If we ignore the complicated set of conditions under which this can be done, the point of the move is that the king and rook more or less switch places on the board. Why would a player do this? According to one source: “If the king is attacked, it must move out of danger immediately. … It is a good idea to move the king from the action to a safe place in the corner and to move the rook to the middle of the board where it can take part in the battle.”
Note to Kremlinologists: Next time, just read a chess manual.
In Russia, where chess is widely played, the specialized meaning of рокировка seems pretty well known. But the word has also entered the general language to mean any sort of shuffling of personnel within a company or other organizational changes.

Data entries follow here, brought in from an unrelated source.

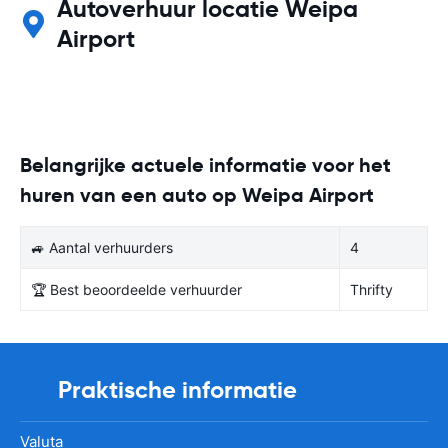
Autoverhuur locatie Weipa
Airport
Belangrijke actuele informatie voor het
huren van een auto op Weipa Airport
🚙 Aantal verhuurders
4
🏆 Best beoordeelde verhuurder
Thrifty
Praktische informatie
Valuta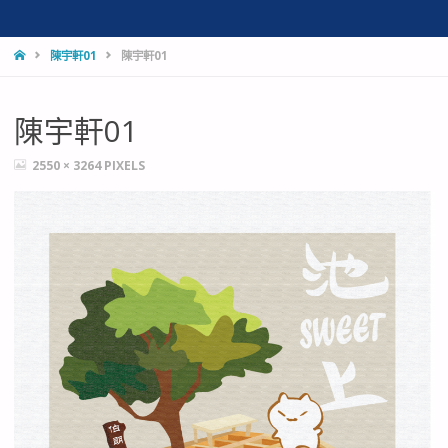
HOME
陳宇軒01
陳宇軒01
陳宇軒01
FULL
2550 × 3264
PIXELS
SIZE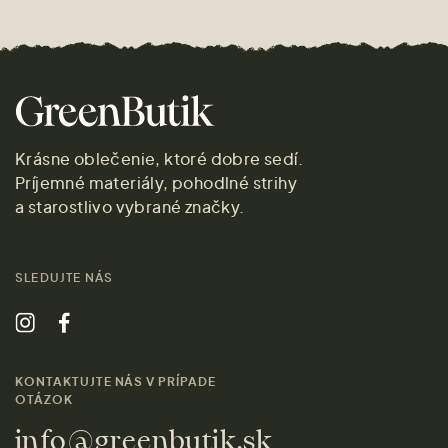
Krásne oblečenie, ktoré dobre sedí.
Príjemné materiály, pohodlné strihy
a starostlivo vybrané značky.
SLEDUJTE NÁS
KONTAKTUJTE NÁS V PRÍPADE
OTÁZOK
info@greenbutik.sk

Sometimes this means switching jobs. For example, one CEO wrote: Главное событие дня — рокировка. Я поменял местами Павла Вячеславовича с Максимом Андреевичем. (The main event of the day was a job swap: I switched the positions of Pavel Vyacheslavovich and Maxim Andreyevich.)
In other cases, рокировка (or the plural рокировки) is a synonym for перестановка (rearrangement, shuffling). An article called “В грузинском правительстве рокировки” (A reshuffling of the Georgian cabinet) detailed a half dozen horizontal and vertical personnel shifts.
As far as I can tell, in Russian the figurative meaning of рокировка is not a dead metaphor: People still “hear” the original specialized chess meaning in the word. So when Russians opened their newspapers and read headlines like “Рокировка тандема,” they perceived it as “castling in the tandem.” And everyone knew who was the king and who was the rook.
So how do you translate it? It is very tempting to render this as something like “Kremlin castling,” with that delightful alliteration and clear reference to the great political game of chess. But the problem with this translation is that a lot — if not most — English speakers wouldn’t get the chess reference, and “castling” has not become part of general English usage the way рокировка has become part of Russian. Russian readers get it, but English readers might have to pull out their dictionaries.
So you have few other translation options. For example, Рокировка Медведева и Путина удивила даже их окружение (Trading Places: Medvedev and Putin’s job swap surprised even their close associates). Or: Рокировка в тандеме поставила его перед серьёзными проблемами (The reshuffling of the tandem has created serious problems for it).
But you have to stick with chess when commentators play out the metaphor. For example, someone asked: Рокировка наверху, а как с пешками? (There was a castling move at the top, but what will happen to the pawns?)
Good question. We’ll have to wait for the next move. There’s still time on the clock.
Michele A. Berdy, a Moscow-based translator and interpreter, is author of “The Russian Word’s Worth” (Glas), a collection of her columns.